1.犬が人よりも比較的にマムシ毒に強い理由
▼まず最初に、「マムシに咬まれてたら、人間は死ぬ」と怖がられていますが、咬まれた人全員が死亡する訳ではありません。実際は年間2000~3000例の咬傷被害があるそうで、うち死亡するのは10人程度ということです。100人に2~3人の確率ですから、やはり怖いことに変わりはありません。
▼一般に「犬はマムシに咬まれても死なない」と言われます。私も年に1~2例のマムシ咬傷を経験しますが、マムシに咬まれて死んだ症例は1例もありません。

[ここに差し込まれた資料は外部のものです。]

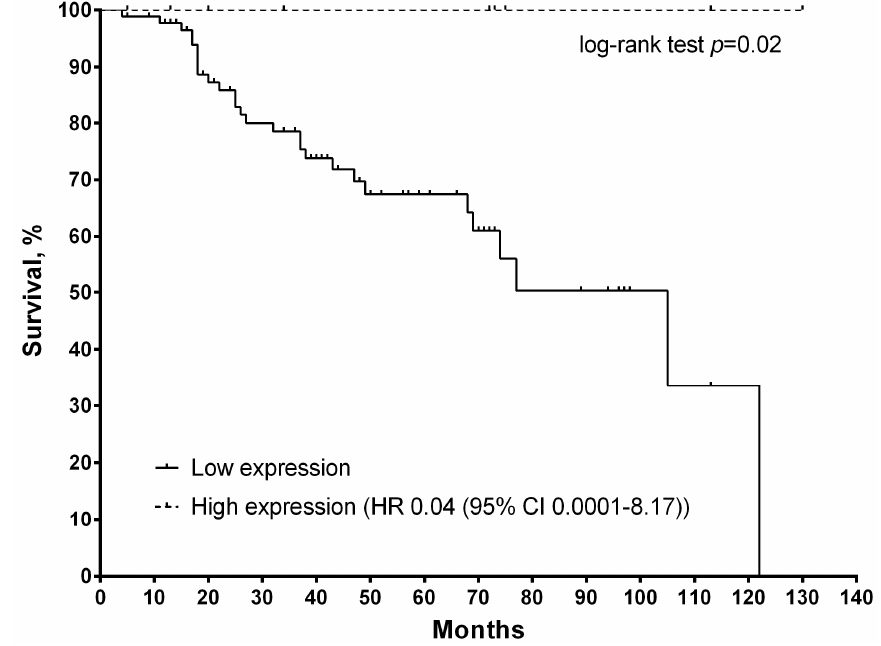
Figure 2. Curves of metastatic survival of breast cancer patients depending on the level of mRNA expression in the surgical material of the GSTP1 gene (log-rank test p = expression in the surgical material of the GSTP1 gene (log-rank test p = 0.02). In the general group of patients with a GSTP1 level of more than 1, the 5-year survival rates were 100% versus 68% in the group with low expression (HR 0.04 (95% CI 0.0001– 8.17); log-rank test p = 0.02).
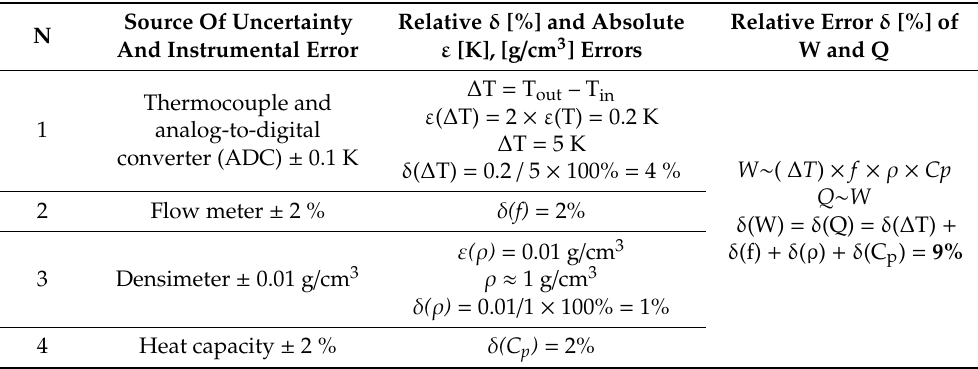
Table 2. The measurement uncertainties and error analysis.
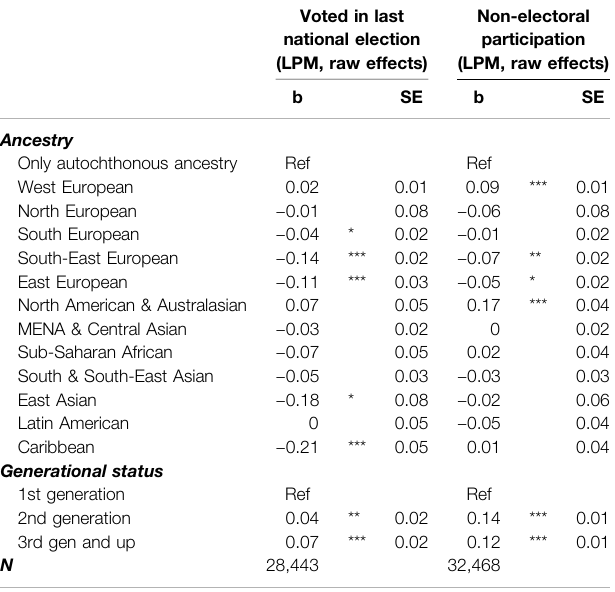
TABLE 8 | Regression models for political integration (main effects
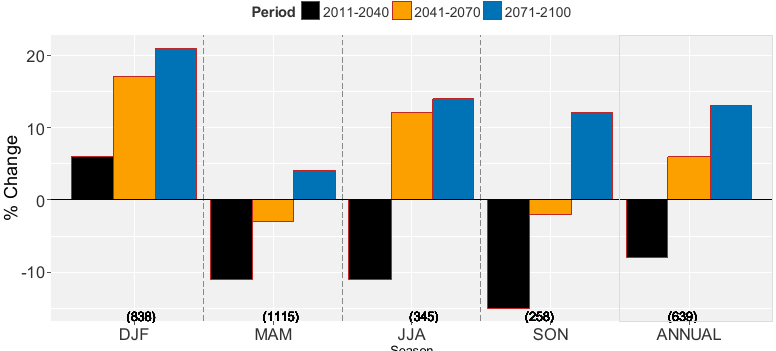
Figure 7. Seasonal flow changes. The seasons are defined as December–February as DJF, March–May as MAM, June–August as JJA and September–November as SON. The figures in brackets at the lower part of the plot (in black) are the average observed seasonal flows in m 3 /s. The changes (bar graph) are expressed as percentage (%) of the current seasonal flows.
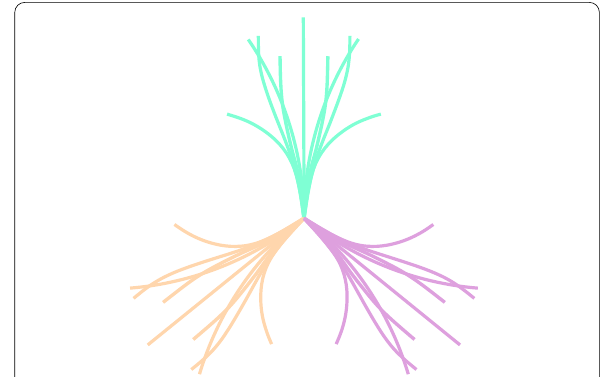
Figure 5 MP cluster rotation transformation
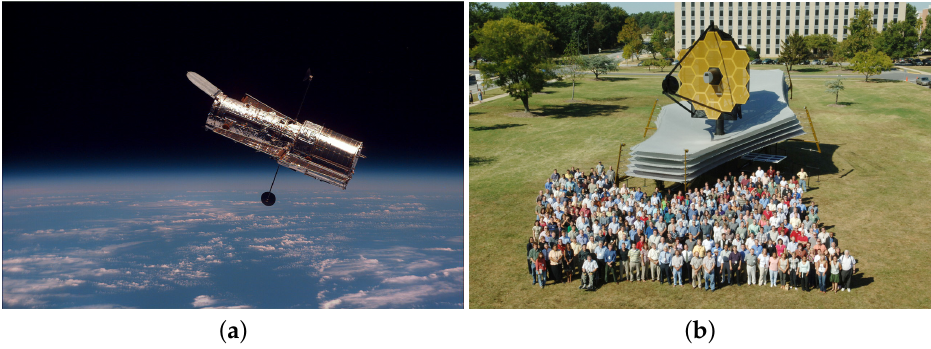
Figure 3. ( a ) Hubble as seen from the Space Shuttle Discovery during its second servicing mission [4]; and ( b ) the James Webb Space Telescope full-scale model assembled on the lawn at Goddard Space Flight Center with the JWST team [14].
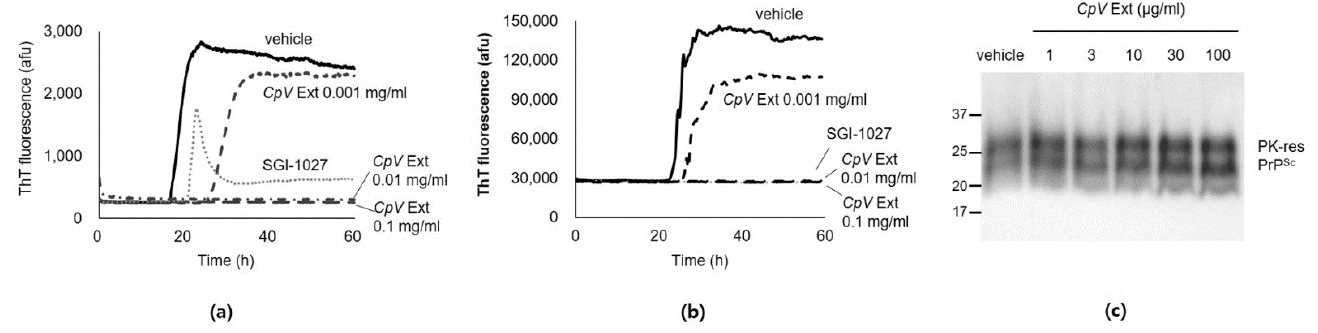
Figure 1. Inhibition of unfolded/misfolded rPrP aggregation by CpV extract. ( a ) Formation of guanidine hydrochloride-unfolded rPrP aggregates was monitored in the PAFA reactions with 0.001–0.1 mg/mL CpV extract (Ext). The PAFA with SGI-1027 (100 µ M) was used as a positive control. afu, arbitrary fluorescence unit. ( b ) Aggregation of misfolded rPrP converted from normal conformers through PrP Sc seeding was monitored using RT-QuIC assay with 0.001–0.1 mg/mL CpV extract. SGI-1027 was used as a positive control compound. ( c ) Western blotting of PK-resistant PrP Sc in SBH incubated with 1–100 µ g/mL CpV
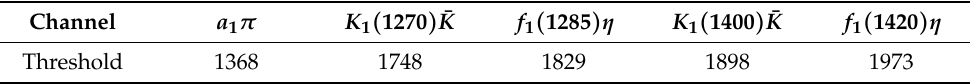
Table 1. J PC = 1 − + meson-meson channels with I = 0. The threshold masses are in the units of MeV.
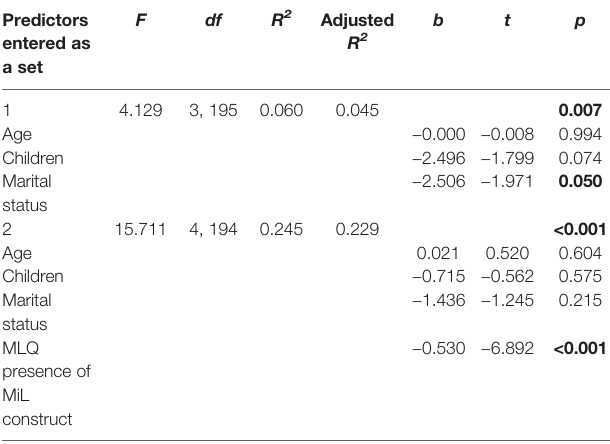
TABLE 2 | Two-step hierarchical multiple regression equation with sociodemographic variables and presence of Meaning in Life (MiL) construct predicting suicidal ideation ( N =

▼これはマムシだけに限ったことではないと考えられているのですが、スズメバチやムカデの毒にも言えることです。犬は(猫もですが)平熱が38~39度と、人間よりも2~3度も高めです。なおかつマムシに咬まれた直後には興奮してもう少し(1度くらい)上がっていることが予想されます。この2~3度が重要と考えられます。マムシ毒には主なものとして10種類近くありますが、その多くは咬まれた犬の組織内で活性化されるたんぱく分解などの酵素と、神経症状誘発や出血傾向を促進する毒素があります。これらの酵素などの活性化で、局所の腫脹や組織の壊死、出血などの症状が誘発されます。マムシは自ら攻撃することはほとんどないと考えられています。犬が草むらなどで臭い嗅ぎや、排泄をしているときに傍にいるマムシを刺激して咬まれるのですが、咬まれる場所は決まって鼻先をはじめとした顔面と、足先です。話が戻りますが、犬がマムシ毒に強い理由は、これらの酵素活性が体温の影響を強く受けることから、体温が人より2~3度高い犬の場合、酵素の活性が低くなり、症状が人よりも軽いということのようです。
2.なぜこの柴犬は助かったのか
▼顔面の腫脹は顕著ですが、通常のマムシの咬傷ではこの程度は腫れます。この柴犬が腫れがとくに余程ひどいというのではありませんから、助かったのでしょう。このような犬が来院したら、我々は抗生剤や消炎剤、止血剤などを投与します。少しぐったりしているようなら静脈点滴や、抗ショックの目的でステロイド剤の投与を検討します。病院に行くことなく自然治癒している犬も少なくないと考えられます。
▼抗血清の話ですが、我々は使用しません。使わなくても死ぬことはないからです。人ではウマの抗血清を投与する場合があります。しかしこの使用に関しても議論がないわけではないようです。ウマの抗血清を投与すると、そのウマの蛋白に対しての抗体が人の体内で作られます。このウマに対する抗体が問題で、同じ人が再度マムシに咬まれるとアナフィラキシーショックを起こすということです。一度マムシに咬まれるとマムシ毒に対する抗体が作られるので、2度目には症状が軽くなることが多いそうです。われわれの経験でも2度目に咬まれた犬の症状は1度目に比べて軽いようです。